» **Extract to read**:
※
I love Ken Briggs's sharp, sly observation about the silliness of what most of the cardinals being interviewed lately about the papal conclave are saying: he notes that the Holy Spirit, who's supposedly in charge of the whole shindig, can't even get a press conference. And then he observes,
The storyline is that the Roman Catholic church needs someone at the helm who can put the swarm of crises behind it without changing a thing. No wonder the Holy Ghost has been edged out.
As Leonardo Boff notes in a powerful essay now on his website advising us not to forget the Holy Spirit (an English translation by Bettina Gold-Hartnack is here),
In a previous article we tried to rescue the dimension of the “spirit” that has largely been submerged in modern materialist and consumerist culture. Now we want to rescue the figure of the Holy Spirit, which is always marginalized or forgotten in the Latin Church. Since she is a Church of power, she does not coexist well with charisma, which belongs to the Holy Spirit. The Holy Spirit is the fantasy of God and the motor of change, which are not welcomed by the old hierarchical institution. But the Holy Spirit is coming back.
※
» **Collected data entries**:
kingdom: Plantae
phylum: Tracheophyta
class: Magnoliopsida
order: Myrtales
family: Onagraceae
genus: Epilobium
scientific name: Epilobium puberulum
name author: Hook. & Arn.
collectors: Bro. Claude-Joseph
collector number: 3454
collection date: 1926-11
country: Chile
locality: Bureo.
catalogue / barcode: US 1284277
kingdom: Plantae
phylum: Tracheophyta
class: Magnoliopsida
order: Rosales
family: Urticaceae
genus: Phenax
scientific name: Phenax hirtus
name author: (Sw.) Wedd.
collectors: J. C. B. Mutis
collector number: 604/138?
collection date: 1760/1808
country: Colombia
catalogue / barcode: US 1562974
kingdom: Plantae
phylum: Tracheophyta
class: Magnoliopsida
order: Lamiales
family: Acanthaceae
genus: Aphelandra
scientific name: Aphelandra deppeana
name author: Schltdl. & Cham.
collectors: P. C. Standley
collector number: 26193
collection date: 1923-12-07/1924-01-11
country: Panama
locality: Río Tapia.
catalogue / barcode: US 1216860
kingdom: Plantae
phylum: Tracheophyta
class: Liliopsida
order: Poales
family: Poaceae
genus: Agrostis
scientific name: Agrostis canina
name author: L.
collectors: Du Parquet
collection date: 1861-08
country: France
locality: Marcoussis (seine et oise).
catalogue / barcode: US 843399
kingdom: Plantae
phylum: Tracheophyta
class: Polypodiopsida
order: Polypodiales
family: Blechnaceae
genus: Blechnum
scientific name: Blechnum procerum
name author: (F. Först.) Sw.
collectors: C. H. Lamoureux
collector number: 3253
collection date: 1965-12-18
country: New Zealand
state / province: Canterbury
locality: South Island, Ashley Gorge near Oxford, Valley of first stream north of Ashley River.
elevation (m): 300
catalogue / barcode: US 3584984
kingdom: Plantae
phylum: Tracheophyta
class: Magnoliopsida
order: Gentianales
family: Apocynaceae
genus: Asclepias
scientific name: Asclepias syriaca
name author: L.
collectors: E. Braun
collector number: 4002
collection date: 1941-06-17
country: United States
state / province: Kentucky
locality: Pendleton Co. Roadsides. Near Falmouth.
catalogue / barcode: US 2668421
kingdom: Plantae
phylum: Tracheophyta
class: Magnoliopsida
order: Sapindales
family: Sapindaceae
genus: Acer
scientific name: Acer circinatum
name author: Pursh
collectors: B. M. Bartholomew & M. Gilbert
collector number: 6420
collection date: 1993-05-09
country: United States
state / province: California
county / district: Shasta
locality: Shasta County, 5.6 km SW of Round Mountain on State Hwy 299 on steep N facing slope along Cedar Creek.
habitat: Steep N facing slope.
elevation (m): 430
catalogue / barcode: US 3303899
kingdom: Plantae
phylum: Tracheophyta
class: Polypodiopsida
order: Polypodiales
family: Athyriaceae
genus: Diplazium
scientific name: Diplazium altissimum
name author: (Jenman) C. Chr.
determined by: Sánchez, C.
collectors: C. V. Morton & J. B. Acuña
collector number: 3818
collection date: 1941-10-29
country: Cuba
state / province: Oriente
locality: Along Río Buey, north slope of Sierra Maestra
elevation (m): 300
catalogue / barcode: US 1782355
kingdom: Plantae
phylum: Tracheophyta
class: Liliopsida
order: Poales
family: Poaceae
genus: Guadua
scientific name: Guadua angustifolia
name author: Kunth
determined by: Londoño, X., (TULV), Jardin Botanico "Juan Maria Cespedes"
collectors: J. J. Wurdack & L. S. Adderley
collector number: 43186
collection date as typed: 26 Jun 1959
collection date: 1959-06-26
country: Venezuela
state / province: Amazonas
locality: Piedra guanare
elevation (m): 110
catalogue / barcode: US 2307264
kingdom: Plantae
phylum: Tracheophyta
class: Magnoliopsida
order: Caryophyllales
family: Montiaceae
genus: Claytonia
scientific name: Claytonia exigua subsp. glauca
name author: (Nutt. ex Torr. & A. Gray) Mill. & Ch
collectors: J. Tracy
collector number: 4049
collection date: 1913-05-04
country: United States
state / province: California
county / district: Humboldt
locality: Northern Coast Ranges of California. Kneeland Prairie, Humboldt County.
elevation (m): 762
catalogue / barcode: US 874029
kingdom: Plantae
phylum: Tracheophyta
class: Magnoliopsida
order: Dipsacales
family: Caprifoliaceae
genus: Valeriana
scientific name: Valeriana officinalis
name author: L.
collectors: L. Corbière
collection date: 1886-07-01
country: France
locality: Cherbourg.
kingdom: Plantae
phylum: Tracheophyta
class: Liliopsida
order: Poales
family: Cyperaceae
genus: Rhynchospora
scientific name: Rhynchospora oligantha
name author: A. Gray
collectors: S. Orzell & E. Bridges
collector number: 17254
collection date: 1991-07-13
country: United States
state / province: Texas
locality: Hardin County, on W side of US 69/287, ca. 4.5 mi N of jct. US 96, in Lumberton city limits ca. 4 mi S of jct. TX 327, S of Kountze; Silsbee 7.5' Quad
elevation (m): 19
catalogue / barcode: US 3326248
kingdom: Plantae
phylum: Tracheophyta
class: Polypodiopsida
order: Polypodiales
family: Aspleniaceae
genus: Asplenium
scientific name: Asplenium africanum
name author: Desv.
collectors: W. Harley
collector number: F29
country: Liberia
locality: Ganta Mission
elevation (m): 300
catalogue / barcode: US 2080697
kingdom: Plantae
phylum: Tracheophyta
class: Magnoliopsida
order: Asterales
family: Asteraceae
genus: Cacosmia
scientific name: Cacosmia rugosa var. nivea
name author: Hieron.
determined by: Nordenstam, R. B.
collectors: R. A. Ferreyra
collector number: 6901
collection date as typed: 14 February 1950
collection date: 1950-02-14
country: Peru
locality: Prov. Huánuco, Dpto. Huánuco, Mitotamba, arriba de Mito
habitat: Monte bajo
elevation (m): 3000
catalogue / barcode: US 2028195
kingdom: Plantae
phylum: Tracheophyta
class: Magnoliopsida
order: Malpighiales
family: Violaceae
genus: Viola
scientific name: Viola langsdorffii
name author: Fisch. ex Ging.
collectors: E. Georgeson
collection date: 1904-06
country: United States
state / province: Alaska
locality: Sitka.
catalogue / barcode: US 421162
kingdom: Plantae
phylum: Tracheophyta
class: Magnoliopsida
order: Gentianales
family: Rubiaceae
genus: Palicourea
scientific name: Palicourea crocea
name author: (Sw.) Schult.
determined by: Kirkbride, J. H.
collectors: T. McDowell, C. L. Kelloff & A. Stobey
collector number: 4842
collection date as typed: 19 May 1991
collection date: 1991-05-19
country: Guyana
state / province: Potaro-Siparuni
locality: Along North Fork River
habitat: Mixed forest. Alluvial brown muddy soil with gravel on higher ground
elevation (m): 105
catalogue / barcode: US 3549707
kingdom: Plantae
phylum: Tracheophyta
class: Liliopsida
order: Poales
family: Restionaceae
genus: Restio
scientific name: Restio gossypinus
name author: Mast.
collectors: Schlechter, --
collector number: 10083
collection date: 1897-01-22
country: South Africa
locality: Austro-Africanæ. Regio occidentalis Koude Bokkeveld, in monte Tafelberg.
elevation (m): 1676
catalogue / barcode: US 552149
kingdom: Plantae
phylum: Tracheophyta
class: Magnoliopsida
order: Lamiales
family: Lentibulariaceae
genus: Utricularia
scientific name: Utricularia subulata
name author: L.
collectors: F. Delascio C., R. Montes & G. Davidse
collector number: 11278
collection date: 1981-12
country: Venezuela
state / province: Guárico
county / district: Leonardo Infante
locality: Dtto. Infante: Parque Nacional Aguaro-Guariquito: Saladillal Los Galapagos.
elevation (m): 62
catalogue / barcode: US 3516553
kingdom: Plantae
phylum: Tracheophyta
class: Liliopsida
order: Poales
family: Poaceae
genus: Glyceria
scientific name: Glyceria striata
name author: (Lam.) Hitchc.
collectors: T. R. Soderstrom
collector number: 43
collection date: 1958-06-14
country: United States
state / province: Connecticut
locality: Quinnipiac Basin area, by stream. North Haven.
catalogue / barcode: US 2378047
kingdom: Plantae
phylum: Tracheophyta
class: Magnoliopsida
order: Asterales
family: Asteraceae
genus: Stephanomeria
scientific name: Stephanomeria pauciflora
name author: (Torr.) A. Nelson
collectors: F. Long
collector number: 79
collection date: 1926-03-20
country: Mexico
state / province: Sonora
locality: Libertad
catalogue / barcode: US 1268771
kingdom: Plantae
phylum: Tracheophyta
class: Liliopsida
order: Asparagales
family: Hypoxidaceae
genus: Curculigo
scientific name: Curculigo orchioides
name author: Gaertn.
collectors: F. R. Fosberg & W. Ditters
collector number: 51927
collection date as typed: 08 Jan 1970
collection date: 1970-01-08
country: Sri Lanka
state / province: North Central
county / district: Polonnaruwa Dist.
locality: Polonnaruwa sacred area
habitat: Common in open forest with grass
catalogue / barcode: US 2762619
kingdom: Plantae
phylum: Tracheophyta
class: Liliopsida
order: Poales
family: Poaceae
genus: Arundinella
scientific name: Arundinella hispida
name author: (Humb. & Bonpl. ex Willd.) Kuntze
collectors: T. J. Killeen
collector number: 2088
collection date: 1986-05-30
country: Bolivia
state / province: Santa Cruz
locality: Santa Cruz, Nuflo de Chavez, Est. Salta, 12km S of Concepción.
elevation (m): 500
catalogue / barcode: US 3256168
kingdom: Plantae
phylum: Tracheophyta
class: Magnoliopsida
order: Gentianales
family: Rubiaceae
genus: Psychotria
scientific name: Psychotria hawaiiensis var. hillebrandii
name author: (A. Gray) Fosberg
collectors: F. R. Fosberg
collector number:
※
» **Tasks**:
1. Answer these questions about the passage on the papal conclave:
(a) According to Ken Briggs, what can the Holy Spirit not even get?
(b) Who made the English translation of Leonardo Boff's essay?
(c) In the quoted essay, what culture is said to have largely submerged the dimension of the "spirit"?
2. Edit the passage on the papal conclave between "As Leonardo Boff" and "is coming back.", inclusive, putting "Western Church" in place of "Latin Church".

» **Per-task outputs**:
1.
(a) A press conference.
(b) Bettina Gold-Hartnack.
(c) Modern materialist and consumerist culture.

2.
As Leonardo Boff notes in a powerful essay now on his website advising us not to forget the Holy Spirit (an English translation by Bettina Gold-Hartnack is here),
In a previous article we tried to rescue the dimension of the “spirit” that has largely been submerged in modern materialist and consumerist culture. Now we want to rescue the figure of the Holy Spirit, which is always marginalized or forgotten in the Western Church. Since she is a Church of power, she does not coexist well with charisma, which belongs to the Holy Spirit. The Holy Spirit is the fantasy of God and the motor of change, which are not welcomed by the old hierarchical institution. But the Holy Spirit is coming back.